Within this art form, the prevailing standard has been that of three-dimensional computer animation. With the recent triumph of Frozen surpassing Toy Story 3 as the highest-grossing animated film of all time, animated shorts are trying to follow suit. Nevertheless, the fact that shorts are able to tryout different styles gives them a greater capacity to blend artistic traditions. For example, Pixar combined the two-dimensional with the three-dimensional in its short, Day & Night, that was paired with Toy Story 3. The six-minute animation portrays anthropomorphic representations of day and night in 2D while their bodies act as silhouettes of 3D scenes, presenting a sense of peering into the three-dimensional world. Similarly, the short that was paired with Frozen utilized the hand-drawn nostalgia of 1920s Disney cartoons interwoven with contemporary computer animation. Entitled Get a Horse!, the short follows timeless Disney characters Mickey and Minnie Mouse as they battle with Peg-Leg Pete in a barn setting. The artists behind this production cleverly integrate both animation methods through witty action such as when Peg-Leg Pete “kicks” Mickey Mouse out from the 2D sepia backdrop and “into” the CGI color palettes of today. This ability to mix and match artistic styles is just a glimpse into the versatility of animated shorts. Though Day & Night had a score composed by Michael Giacchino of The Incredibles, Ratatouille, and Up, animated shorts can manipulate sound as well in a multitude of ways. Dialogue can persist between loquacious characters, narration can frame silent but meaningful movements, and music can transform the ambiance of whimsical sceneries. Captivating the senses is one of the mantras of great storytelling, and animated shorts fulfill this through their knack of intermingling diverse artistic techniques to create minutes of scenes worthy of hours of contemplation.

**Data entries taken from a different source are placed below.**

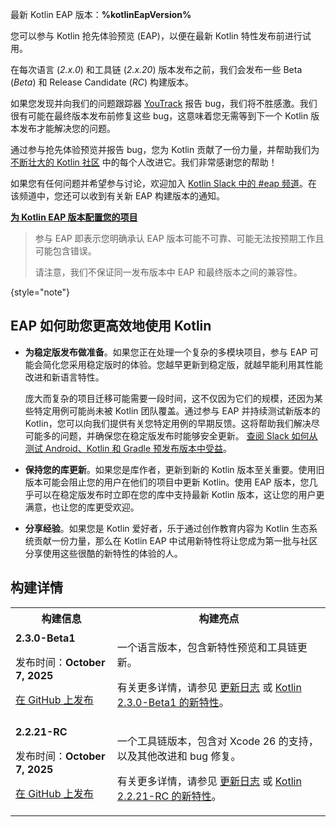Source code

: [//]: # (title: 参与 Kotlin 抢先体验预览)

<tldr>
    <p>最新 Kotlin EAP 版本：<strong>%kotlinEapVersion%</strong></p>
</tldr>

您可以参与 Kotlin 抢先体验预览 (EAP)，以便在最新 Kotlin 特性发布前进行试用。

在每次语言 (_2.x.0_) 和工具链 (_2.x.20_) 版本发布之前，我们会发布一些 Beta (_Beta_) 和 Release Candidate (_RC_) 构建版本。

如果您发现并向我们的问题跟踪器 [YouTrack](https://kotl.in/issue) 报告 bug，我们将不胜感激。我们很有可能在最终版本发布前修复这些 bug，这意味着您无需等到下一个 Kotlin 版本发布才能解决您的问题。

通过参与抢先体验预览并报告 bug，您为 Kotlin 贡献了一份力量，并帮助我们为 [不断壮大的 Kotlin 社区](https://kotlinlang.org/community/) 中的每个人改进它。我们非常感谢您的帮助！

如果您有任何问题并希望参与讨论，欢迎加入 [Kotlin Slack 中的 #eap 频道](https://app.slack.com/client/T09229ZC6/C0KLZSCHF)。在该频道中，您还可以收到有关新 EAP 构建版本的通知。

**[为 Kotlin EAP 版本配置您的项目](configure-build-for-eap.md)**

> 参与 EAP 即表示您明确承认 EAP 版本可能不可靠、可能无法按预期工作且可能包含错误。
>
> 请注意，我们不保证同一发布版本中 EAP 和最终版本之间的兼容性。
>
{style="note"}

## EAP 如何助您更高效地使用 Kotlin

*   **为稳定版发布做准备**。如果您正在处理一个复杂的多模块项目，参与 EAP 可能会简化您采用稳定版时的体验。您越早更新到稳定版，就越早能利用其性能改进和新语言特性。

    庞大而复杂的项目迁移可能需要一段时间，这不仅因为它们的规模，还因为某些特定用例可能尚未被 Kotlin 团队覆盖。通过参与 EAP 并持续测试新版本的 Kotlin，您可以向我们提供有关您特定用例的早期反馈。这将帮助我们解决尽可能多的问题，并确保您在稳定版发布时能够安全更新。 [查阅 Slack 如何从测试 Android、Kotlin 和 Gradle 预发布版本中受益](https://slack.engineering/shadow-jobs/)。
*   **保持您的库更新**。如果您是库作者，更新到新的 Kotlin 版本至关重要。使用旧版本可能会阻止您的用户在他们的项目中更新 Kotlin。使用 EAP 版本，您几乎可以在稳定版发布时立即在您的库中支持最新 Kotlin 版本，这让您的用户更满意，也让您的库更受欢迎。
*   **分享经验**。如果您是 Kotlin 爱好者，乐于通过创作教育内容为 Kotlin 生态系统贡献一份力量，那么在 Kotlin EAP 中试用新特性将让您成为第一批与社区分享使用这些很酷的新特性的体验的人。

## 构建详情

<!-- _No preview versions are currently available._ -->

<table>
    <tr>
        <th>构建信息</th>
        <th>构建亮点</th>
    </tr>
    <tr>
        <td><strong>2.3.0-Beta1</strong>
            <p>发布时间：<strong>October 7, 2025</strong></p>
            <p><a href="https://github.com/JetBrains/kotlin/releases/tag/v2.3.0-Beta1" target="_blank">在 GitHub 上发布</a></p>
        </td>
        <td>
            <p>一个语言版本，包含新特性预览和工具链更新。</p>
            <p>有关更多详情，请参见 <a href="https://github.com/JetBrains/kotlin/releases/tag/v2.3.0-Beta1">更新日志</a> 或 <a href="whatsnew-eap.md">Kotlin 2.3.0-Beta1 的新特性</a>。</p>
        </td>
    </tr>
    <tr>
        <td><strong>2.2.21-RC</strong>
            <p>发布时间：<strong>October 7, 2025</strong></p>
            <p><a href="https://github.com/JetBrains/kotlin/releases/tag/v2.2.21-RC" target="_blank">在 GitHub 上发布</a></p>
        </td>
        <td>
            <p>一个工具链版本，包含对 Xcode 26 的支持，以及其他改进和 bug 修复。</p>
            <p>有关更多详情，请参见 <a href="https://github.com/JetBrains/kotlin/releases/tag/v2.2.21-RC">更新日志</a> 或 <a href="whatsnew-eap.md">Kotlin 2.2.21-RC 的新特性</a>。</p>
    </td>
    </tr>
</table>
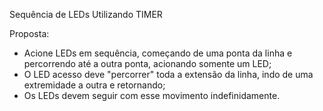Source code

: Sequência de LEDs Utilizando TIMER

Proposta:
  - Acione LEDs em sequência, começando de uma ponta da linha e percorrendo até a outra ponta, acionando somente um LED;
  - O LED acesso deve "percorrer" toda a extensão da linha, indo de uma extremidade a outra e retornando;
  - Os LEDs devem seguir com esse movimento indefinidamente.
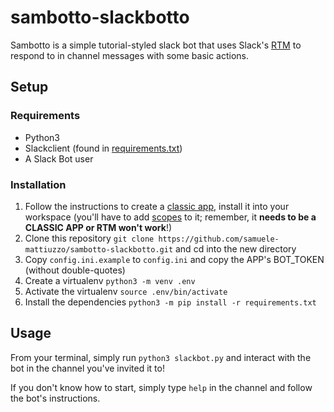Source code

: # sambotto-slackbotto

Sambotto is a simple tutorial-styled slack bot that uses Slack's [RTM](https://api.slack.com/rtm) to respond to in channel messages with some basic actions.

## Setup

### Requirements

- Python3
- Slackclient (found in [requirements.txt](requirements.txt))
- A Slack Bot user

### Installation

1. Follow the instructions to create a [classic app](https://api.slack.com/apps?new_classic_app=1), install it into your workspace (you'll have to add [scopes](https://api.slack.com/authentication/basics#scopes) to it; remember, it **needs to be a CLASSIC APP or RTM won't work**!)
2. Clone this repository `git clone https://github.com/samuele-mattiuzzo/sambotto-slackbotto.git` and cd into the new directory
3. Copy `config.ini.example` to `config.ini` and copy the APP's BOT_TOKEN (without double-quotes)
4. Create a virtualenv `python3 -m venv .env`
5. Activate the virtualenv `source .env/bin/activate`
6. Install the dependencies `python3 -m pip install -r requirements.txt`

## Usage

From your terminal, simply run `python3 slackbot.py` and interact with the bot in the channel you've invited it to!

If you don't know how to start, simply type `help` in the channel and follow the bot's instructions.

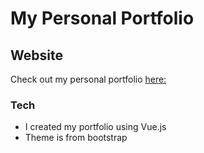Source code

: # My Personal Portfolio

## Website
Check out my personal portfolio [here:](https://carlosaguirre.netlify.app/)

### Tech
- I created my portfolio using Vue.js
- Theme is from bootstrap
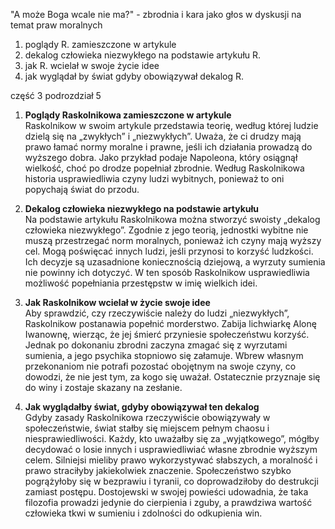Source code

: "A może Boga wcale nie ma?" - zbrodnia i kara jako głos w dyskusji na temat praw moralnych 
1. poglądy R. zamieszczone w artykule
2. dekalog człowieka niezwykłego na podstawie artykułu R.
3. jak R. wcielał w swoje życie idee
4. jak wyglądał by świat gdyby obowiązywał dekalog R.

część 3 podrozdział 5 

1. **Poglądy Raskolnikowa zamieszczone w artykule**  
   Raskolnikow w swoim artykule przedstawia teorię, według której ludzie dzielą się na „zwykłych” i „niezwykłych”. Uważa, że ci drudzy mają prawo łamać normy moralne i prawne, jeśli ich działania prowadzą do wyższego dobra. Jako przykład podaje Napoleona, który osiągnął wielkość, choć po drodze popełniał zbrodnie. Według Raskolnikowa historia usprawiedliwia czyny ludzi wybitnych, ponieważ to oni popychają świat do przodu.  

2. **Dekalog człowieka niezwykłego na podstawie artykułu**  
   Na podstawie artykułu Raskolnikowa można stworzyć swoisty „dekalog człowieka niezwykłego”. Zgodnie z jego teorią, jednostki wybitne nie muszą przestrzegać norm moralnych, ponieważ ich czyny mają wyższy cel. Mogą poświęcać innych ludzi, jeśli przynosi to korzyść ludzkości. Ich decyzje są uzasadnione koniecznością dziejową, a wyrzuty sumienia nie powinny ich dotyczyć. W ten sposób Raskolnikow usprawiedliwia możliwość popełniania przestępstw w imię wielkich idei.  

3. **Jak Raskolnikow wcielał w życie swoje idee**  
   Aby sprawdzić, czy rzeczywiście należy do ludzi „niezwykłych”, Raskolnikow postanawia popełnić morderstwo. Zabija lichwiarkę Alonę Iwanownę, wierząc, że jej śmierć przyniesie społeczeństwu korzyść. Jednak po dokonaniu zbrodni zaczyna zmagać się z wyrzutami sumienia, a jego psychika stopniowo się załamuje. Wbrew własnym przekonaniom nie potrafi pozostać obojętnym na swoje czyny, co dowodzi, że nie jest tym, za kogo się uważał. Ostatecznie przyznaje się do winy i zostaje skazany na zesłanie.  

4. **Jak wyglądałby świat, gdyby obowiązywał ten dekalog**  
   Gdyby zasady Raskolnikowa rzeczywiście obowiązywały w społeczeństwie, świat stałby się miejscem pełnym chaosu i niesprawiedliwości. Każdy, kto uważałby się za „wyjątkowego”, mógłby decydować o losie innych i usprawiedliwiać własne zbrodnie wyższym celem. Silniejsi mieliby prawo wykorzystywać słabszych, a moralność i prawo straciłyby jakiekolwiek znaczenie. Społeczeństwo szybko pogrążyłoby się w bezprawiu i tyranii, co doprowadziłoby do destrukcji zamiast postępu. Dostojewski w swojej powieści udowadnia, że taka filozofia prowadzi jedynie do cierpienia i zguby, a prawdziwa wartość człowieka tkwi w sumieniu i zdolności do odkupienia win.

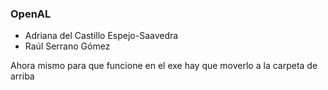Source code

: ### OpenAL

* Adriana del Castillo Espejo-Saavedra
* Raúl Serrano Gómez

Ahora mismo para que funcione en el exe hay que moverlo a la carpeta de arriba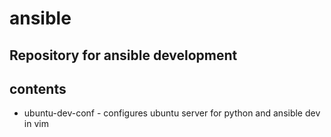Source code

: # ansible
Repository for ansible development
---
## contents
- ubuntu-dev-conf - configures ubuntu server for python and ansible dev in vim
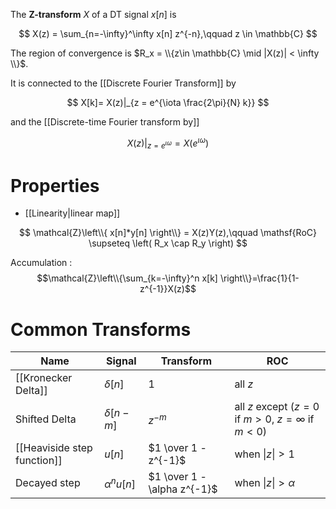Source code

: The **Z-transform** $X$ of a DT signal $x[n]$ is

$$
X(z) = \sum_{n=-\infty}^\infty x[n] z^{-n},\qquad z \in \mathbb{C}
$$

The region of convergence is $R_x = \\{z\in \mathbb{C} \mid  |X(z)| < \infty \\}$.

It is connected to the [[Discrete Fourier Transform]] by

$$
X[k]= X(z)|_{z = e^{\iota \frac{2\pi}{N} k}}
$$

and the [[Discrete-time Fourier transform by]]

$$
X(z)|_{z=e^{\iota\omega}} = X(e^{\iota\omega})
$$

# Properties

* [[Linearity|linear map]]

$$
\mathcal{Z}\left\\{ x[n]*y[n] \right\\} = X(z)Y(z),\qquad \mathsf{RoC} \supseteq \left( R_x \cap R_y \right)
$$

Accumulation
: $$\mathcal{Z}\left\\{\sum_{k=-\infty}^n x[k] \right\\}=\frac{1}{1-z^{-1}}X(z)$$

# Common Transforms

|Name|Signal|Transform|ROC|
|-----|------|---------|---|
|[[Kronecker Delta]]|$\delta[n]$|1|all $z$|
|Shifted Delta|$\delta[n-m]$|$z^{-m}$|all $z$ except ($z=0$ if $m>0$, $z=\infty$ if $m < 0$)|
|[[Heaviside step function]]|$u[n]$|$1 \over 1 - z^{-1}$| when $\vert z\vert > 1$ |
|Decayed step|$\alpha^n u[n]$|$1 \over 1 - \alpha z^{-1}$| when $\vert z\vert > \alpha$ |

With all this in mind, I suggest you head over to YouTube and type in “animated shorts” for a taste of these charming motion pictures. To diversify your experience, a few I recommend are “The Lost Thing,” “Dark Noir,” “Contre Temps,” and “PostHuman.” Some may attract you to their beautifully enlivened effects, others to its high-octane action and banter. In-between balancing work and play, these pieces are an adorable break for instant gratification. Of course there are those meant for comedic purposes only, but a great animated short focuses on deep central themes emulated through smooth graphics and stimulating characters. We as humans are naturally drawn to stories, and while we as students may not have the time to finish a series or to follow a franchise, animated shorts provide an efficient way to enjoy a complete and complex story within the span of a few minutes. Next time you’re bored or just looking for a quick break without compromising precious time, take a gander at these projects molded through imagination unbound by strict structure. Once you’ve entered the wonders of animated shorts, you’ll be keen to appreciate the many interpretations of life by artists whose creativity engineer illustrations expressive of emotions and dreams we’ve all experienced. This I can guarantee.